In The Big Chill, exactly what this group of friends did during their wooly activist years and what it meant to them personally is never made clear. The symbols of “The Establishment” they once rebelled against, whatever they once were, have now turned light and superficial: A policeman offers to drop a possible stop light ticket against Nick if Sam would just do that famous jump into his sports car like the intro of his TV show, Michael is disgusted that he makes crazy money by writing fodder for People “that you can read during an average crap”. Neither Sam nor Michael are sufficiently motivated to do anything more significant. The activism of their college years has evolved into a distaste for business success, commercialization, and celebrity worship. They can only manage a faux outrage over the trivialization of their 30-something lives, which suggests that their counterculture stance during college was probably just another fashion, a hollow stance. Aside from the 60s protest subtheme, there are real human problems raised here—the meaning of the doomed Alex’s life, reevaluating your purpose as you face middle age, the value of friendship – but like a true 80s feel-good movie, such heavy considerations are secondary when the friends are bumping butts while drying dishes to The Temptations’ “Ain’t Too Proud to Beg”.

It’s curious, and telling, that nobody of this group remained a political or social activist, as if that was something to be outgrown in lieu of a more traditional career or having kids, like these things are mutually exclusive. Even Nick, the heir apparent to the faithful firebrand Alex, in the end takes up with the nubile Chloe, on a noble mission to shack up with her and renovate the old abandoned house on the Coopers’ property. Spontaneous sexual liaisons or sneaking a joint in the bathroom is about as rebellious as this gang gets anymore.

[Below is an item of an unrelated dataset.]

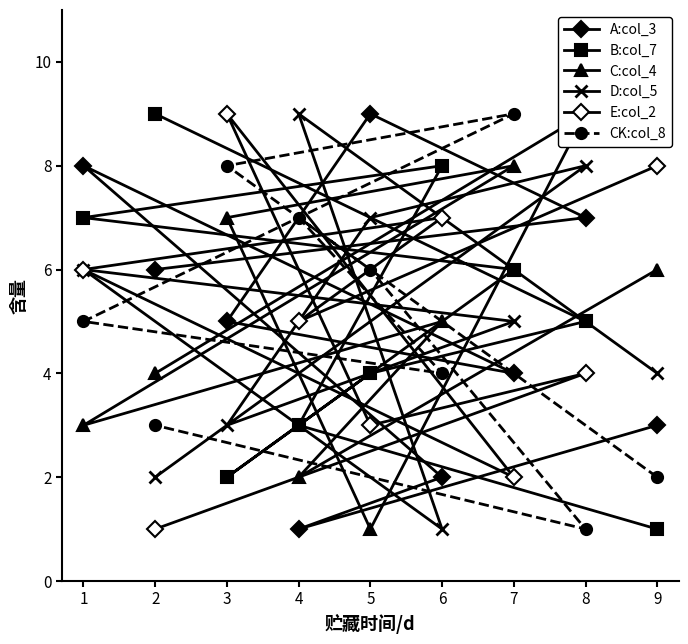

How many data points in D:col_5 are less than 5?

4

Forrest Gump furthers this distance between a generation and its legacy, presenting the great upheaval of the Sixties and the emerging “Me Generation” culture in the Seventies through the eyes of a naïf. The conclusive feelings at the story’s end is more exhaustion and surrender than of the growth or enlightenment that come with the wisdom of experience. Forrest’s presence at Martin Luther King’s “I have a dream” speech at the Lincoln Memorial, the March on the Pentagon, or Lennon’s appearance on The Dick Cavett Show (I was half-expecting a helicopter to come swooping in to drop Forrest into the middle of the Woodstock Festival), besides being a showcase for the emerging digital editing technology in film post-processing, serve primarily as emotional pop-ups—intended to elicit recognition and a nostalgic response, until the movie moves on, doing nothing about the emotions raised, nor giving Forrest any kind of meaningful reaction to them. In this sweep of cinematic shorthand, there’s little room for character development. Forrest is unerringly the angel of forgiveness and grace, Lt. Dan and Jenny are one-dimensional stereotypes (I feel particularly sorry for Jenny who’s burdened with personifying every selfish excess of the 60s and 70s) to be saved via Forrest’s saintly redemption.

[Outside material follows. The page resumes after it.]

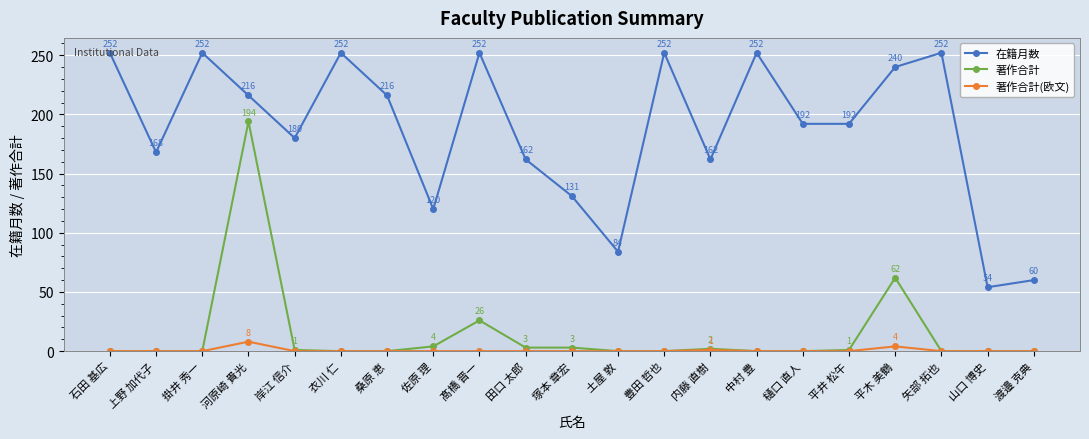

True or false: 著作合計(欧文) has more than 2 points higher than both neighbors.

True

There’s definitely things to like about this movie, though—the comedy of Forrest inadvertently starting the “smiley face” trend, Forrest accidentally exposing the Watergate break-in and starting the running craze of the 70s; the earnest performances of Tom Hanks, Robin Wright, and Gary Sinise; the uplifting qualities of forgiveness and compassion that make Forrest such a lovable character. But I expected perhaps something more important to say about those times and was left wanting. Forrest Gump won the 1994 Academy Award for Best Picture over The Shawshank Redemption and Pulp Fiction, an injustice I won’t even begin to describe.